Book Review: Leslie Jamison – The Empathy Exams


Posted August 1, 2014 in Print

The Empathy Exams

Leslie Jamison

[Granta]

The Empathy Exams is a collection of essays about pain. It is a book alert to its own difficulties: conscious that taking pain seriously, defiantly rendering major and minor key hurts, tests the limits of its reader. These limits need to be expanded. For Jamison, our judgments on who gets to have pain, who gets to talk about it – and how – become narrow frontiers of taste and exclusion that “offer our closed hearts too many alibis”. About half of the essays here are confessional, evoking the “terrible, seething garments” Jamison has worn through operations, relationships, adolescence; psychic and physical scarification. Yet this is no insular, self-absorbed blurting. Even the most intimate pieces are exquisitely framed, their contents granted remarkable depths of space and thought. Jamison shifts, rethinks and revises, the knotted complexities of her thought presented through deceptively simple, graceful language.
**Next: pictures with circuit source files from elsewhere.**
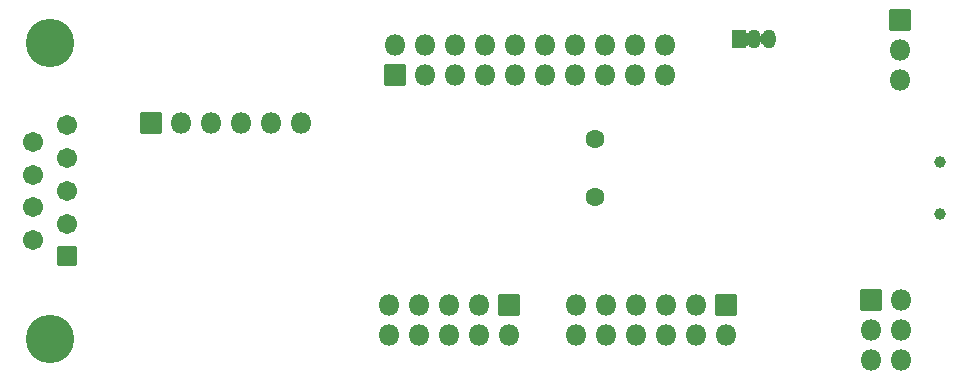
<source format=gbr>
G04 #@! TF.GenerationSoftware,KiCad,Pcbnew,6.99.0-unknown-1140fd0fb0~148~ubuntu20.04.1*
G04 #@! TF.CreationDate,2022-07-29T19:56:23-04:00*
G04 #@! TF.ProjectId,bug-o-matic,6275672d-6f2d-46d6-9174-69632e6b6963,rev?*
G04 #@! TF.SameCoordinates,Original*
G04 #@! TF.FileFunction,Soldermask,Bot*
G04 #@! TF.FilePolarity,Negative*
%FSLAX46Y46*%
G04 Gerber Fmt 4.6, Leading zero omitted, Abs format (unit mm)*
G04 Created by KiCad (PCBNEW 6.99.0-unknown-1140fd0fb0~148~ubuntu20.04.1) date 2022-07-29 19:56:23*
%MOMM*%
%LPD*%
G01*
G04 APERTURE LIST*
G04 Aperture macros list*
%AMRoundRect*
0 Rectangle with rounded corners*
0 $1 Rounding radius*
0 $2 $3 $4 $5 $6 $7 $8 $9 X,Y pos of 4 corners*
0 Add a 4 corners polygon primitive as box body*
4,1,4,$2,$3,$4,$5,$6,$7,$8,$9,$2,$3,0*
0 Add four circle primitives for the rounded corners*
1,1,$1+$1,$2,$3*
1,1,$1+$1,$4,$5*
1,1,$1+$1,$6,$7*
1,1,$1+$1,$8,$9*
0 Add four rect primitives between the rounded corners*
20,1,$1+$1,$2,$3,$4,$5,0*
20,1,$1+$1,$4,$5,$6,$7,0*
20,1,$1+$1,$6,$7,$8,$9,0*
20,1,$1+$1,$8,$9,$2,$3,0*%
G04 Aperture macros list end*
%ADD10C,1.602000*%
%ADD11RoundRect,0.051000X0.850000X-0.850000X0.850000X0.850000X-0.850000X0.850000X-0.850000X-0.850000X0*%
%ADD12O,1.802000X1.802000*%
%ADD13RoundRect,0.051000X-0.525000X-0.750000X0.525000X-0.750000X0.525000X0.750000X-0.525000X0.750000X0*%
%ADD14O,1.152000X1.602000*%
%ADD15RoundRect,0.051000X-0.850000X-0.850000X0.850000X-0.850000X0.850000X0.850000X-0.850000X0.850000X0*%
%ADD16C,1.002000*%
%ADD17RoundRect,0.051000X-0.850000X0.850000X-0.850000X-0.850000X0.850000X-0.850000X0.850000X0.850000X0*%
%ADD18C,4.102000*%
%ADD19RoundRect,0.051000X-0.800000X0.800000X-0.800000X-0.800000X0.800000X-0.800000X0.800000X0.800000X0*%
%ADD20C,1.702000*%
G04 APERTURE END LIST*
D10*
X169250000Y-82700000D03*
X169250000Y-77820000D03*
D11*
X131650000Y-76500000D03*
D12*
X134189999Y-76499999D03*
X136729999Y-76499999D03*
X139269999Y-76499999D03*
X141809999Y-76499999D03*
X144349999Y-76499999D03*
D13*
X181480000Y-69360000D03*
D14*
X182749999Y-69359999D03*
X184019999Y-69359999D03*
D15*
X192600000Y-91475000D03*
D12*
X195139999Y-91474999D03*
X192599999Y-94014999D03*
X195139999Y-94014999D03*
X192599999Y-96554999D03*
X195139999Y-96554999D03*
D16*
X198475000Y-84200000D03*
X198475000Y-79800000D03*
D15*
X195125000Y-67725000D03*
D12*
X195124999Y-70264999D03*
X195124999Y-72804999D03*
D11*
X152325000Y-72400000D03*
D12*
X152324999Y-69859999D03*
X154864999Y-72399999D03*
X154864999Y-69859999D03*
X157404999Y-72399999D03*
X157404999Y-69859999D03*
X159944999Y-72399999D03*
X159944999Y-69859999D03*
X162484999Y-72399999D03*
X162484999Y-69859999D03*
X165024999Y-72399999D03*
X165024999Y-69859999D03*
X167564999Y-72399999D03*
X167564999Y-69859999D03*
X170104999Y-72399999D03*
X170104999Y-69859999D03*
X172644999Y-72399999D03*
X172644999Y-69859999D03*
X175184999Y-72399999D03*
X175184999Y-69859999D03*
X151839999Y-94389999D03*
X151839999Y-91849999D03*
X154379999Y-94389999D03*
X154379999Y-91849999D03*
X156919999Y-94389999D03*
X156919999Y-91849999D03*
X159459999Y-94389999D03*
X159459999Y-91849999D03*
X161999999Y-94389999D03*
D17*
X162000000Y-91850000D03*
X180350000Y-91850000D03*
D12*
X180349999Y-94389999D03*
X177809999Y-91849999D03*
X177809999Y-94389999D03*
X175269999Y-91849999D03*
X175269999Y-94389999D03*
X172729999Y-91849999D03*
X172729999Y-94389999D03*
X170189999Y-91849999D03*
X170189999Y-94389999D03*
X167649999Y-91849999D03*
X167649999Y-94389999D03*
D18*
X123110300Y-69710000D03*
X123110300Y-94710000D03*
D19*
X124530300Y-87750000D03*
D20*
X124530300Y-84980000D03*
X124530300Y-82210000D03*
X124530300Y-79440000D03*
X124530300Y-76670000D03*
X121690300Y-86365000D03*
X121690300Y-83595000D03*
X121690300Y-80825000D03*
X121690300Y-78055000D03*
G36*
X182057919Y-68733767D02*
G01*
X182077595Y-68800779D01*
X182129938Y-68846134D01*
X182198491Y-68855991D01*
X182261644Y-68827150D01*
X182277286Y-68809688D01*
X182279187Y-68809065D01*
X182280677Y-68810399D01*
X182280363Y-68812240D01*
X182252915Y-68848010D01*
X182195576Y-68986442D01*
X182176000Y-69135132D01*
X182176000Y-69584868D01*
X182195576Y-69733558D01*
X182252915Y-69871990D01*
X182283528Y-69911885D01*
X182283789Y-69913868D01*
X182282202Y-69915086D01*
X182280682Y-69914657D01*
X182228348Y-69872246D01*
X182159507Y-69864653D01*
X182097490Y-69895484D01*
X182061899Y-69955094D01*
X182057984Y-69985926D01*
X182056774Y-69987518D01*
X182054790Y-69987266D01*
X182054000Y-69985674D01*
X182054000Y-68734330D01*
X182055000Y-68732598D01*
X182057000Y-68732598D01*
X182057919Y-68733767D01*
G37*
G36*
X183517061Y-68860424D02*
G01*
X183517102Y-68862046D01*
X183465576Y-68986442D01*
X183446000Y-69135132D01*
X183446000Y-69584868D01*
X183465576Y-69733558D01*
X183517102Y-69857954D01*
X183516841Y-69859937D01*
X183514993Y-69860702D01*
X183513608Y-69859855D01*
X183509144Y-69853388D01*
X183508920Y-69852961D01*
X183500107Y-69829725D01*
X183458120Y-69774274D01*
X183393095Y-69750426D01*
X183325501Y-69765519D01*
X183276636Y-69814925D01*
X183269971Y-69829519D01*
X183261080Y-69852961D01*
X183260856Y-69853388D01*
X183256392Y-69859855D01*
X183254585Y-69860713D01*
X183252939Y-69859576D01*
X183252898Y-69857954D01*
X183304424Y-69733558D01*
X183324000Y-69584868D01*
X183324000Y-69135132D01*
X183304424Y-68986442D01*
X183252898Y-68862046D01*
X183253159Y-68860063D01*
X183255007Y-68859298D01*
X183256392Y-68860145D01*
X183260856Y-68866612D01*
X183261080Y-68867039D01*
X183269893Y-68890275D01*
X183311880Y-68945726D01*
X183376905Y-68969574D01*
X183444499Y-68954481D01*
X183493364Y-68905075D01*
X183500029Y-68890481D01*
X183508920Y-68867039D01*
X183509144Y-68866612D01*
X183513608Y-68860145D01*
X183515415Y-68859287D01*
X183517061Y-68860424D01*
G37*
M02*

</source>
The non-confessional essays skillfully describe contexts of prison cells, silver mines and narcotic warfare. However, Jamison’s hunt for pain and for empathy can obscure the baffling, unique strangeness of these situations. Each scenario is refracted through her personal pain-feelers; the distinctive hurts of one woman mapped awkwardly, sometimes naïvely, onto wider contexts. Jamison is (painfully) aware of these and other “clean guillotine strokes” by which we may dismiss her approach as privileged or sentimental. To do so would be a mistake. From the stuff of her experience, Jamison has made something weird and rare and special and flawed. Something that plainly asks for, and deserves, our attention.